# Excerpt provided
The balls and slabs casted from unsaturated polyesterimide polymer concrete composition were placed in combination with beads of aluminium silicate in perforated trays in thermosyphon system. The oils viz. Uninhibited Naphthenic Oil of International Origin; Uninhibited Naphthenic Oil of Indian origin and Uninhibited Isoparaffinic Oil of Indian origin were passed though thermosyphon system where the perforated trays were filled with the balls and slabs casted from unsaturated polyesterimide polymer concrete composition in combination with beads of aluminium silicate. The oils obtained after passing through the thermosyphon system was tested for moisture content, acidity, Interfacial tension, Dielectric Dissipation factor at 90° C The test results are tabulated in table 1.
Table 1: Results of Oil Properties Before and after Thermosyphoning

Characteristics Uninhibited Uninhibited Uninhibited
Naphthenic Naphthenic Isoparaffinic
Oil of Oil of Indian Oil
Internationa 1 Origin Origin
Before Thermosyphoning:
- Moisture Content, ppm 16 17 16
- Acidity, mg KOH/g oil 0.0731 0.091 0.0573
- Interfacial Tension, mN/m 25 23 26
- Dielectric Dissipation Factor at 90°C, % 10.89 11.11 6.927
After Thermosyphoning:

- Moisture Content, ppm 2 2 2
- Acidity, mg KOH/g oil 0.0022 0.03 0.021
- Interfacial Tension, mN/m 39 37 40
- Dielectric Dissipation Factor at 90°C, % 3.73 3.70 2.31
From the results obtained, it was found that the moisture content and acidity of the oil was reduced. There was improvement in the Interfacial tension and Dielectric Dissipation factors of the oil.

We Claim:
1. An unsaturated polyesterimide polymer concrete composition comprising
a) first mixture of resin system comprising 15.95 to 19.50 parts by weight of unsaturated polyesterimide resin; 1.44 to 1.76 parts by weight of styrene monomer; 0.216 to 0.264 parts by weight of silane; and 0.386 to 0.472 parts by weight of pigment;
b) second mixture of pretreated filler system comprising 61 to 74 parts by weight of silica having particle size 40 to 800 μ 9.9 to 11 parts by weight of Aluminium trihydroxide; and 1.44 to 1.76 parts by weight of Rutile; and
c) final mixture comprising the said first mixture and the said second mixture and 0.21 to 0.232% of hardner selected from methyl ethyl ketone peroxide to form unsaturated polyesterimide polymer concrete composition.

2. The composition as claimed in claim 1, wherein the filler are subjected to heating at 120 to 1250C for 4 hours followed by cooling down to obtain thermally pretreated fillers.

# Given instruction
Do these statements agree with the excerpt on polymer concrete and oil treatment? For each, answer yes or no and quote the deciding words. 1. The oils were tested for dielectric dissipation factor at 90° C. 2. The moisture content of the oil went up after it passed through the thermosyphon system. 3. The hardener in the final mixture is selected from methyl ethyl ketone peroxide. Answer using only the excerpt.

# Recorded information
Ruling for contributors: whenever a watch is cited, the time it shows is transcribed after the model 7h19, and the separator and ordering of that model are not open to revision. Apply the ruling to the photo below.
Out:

# Output
1. Yes: "tested for moisture content, acidity, Interfacial tension, Dielectric Dissipation factor at 90° C"
2. No: "the moisture content and acidity of the oil was reduced"
3. Yes: "hardner selected from methyl ethyl ketone peroxide"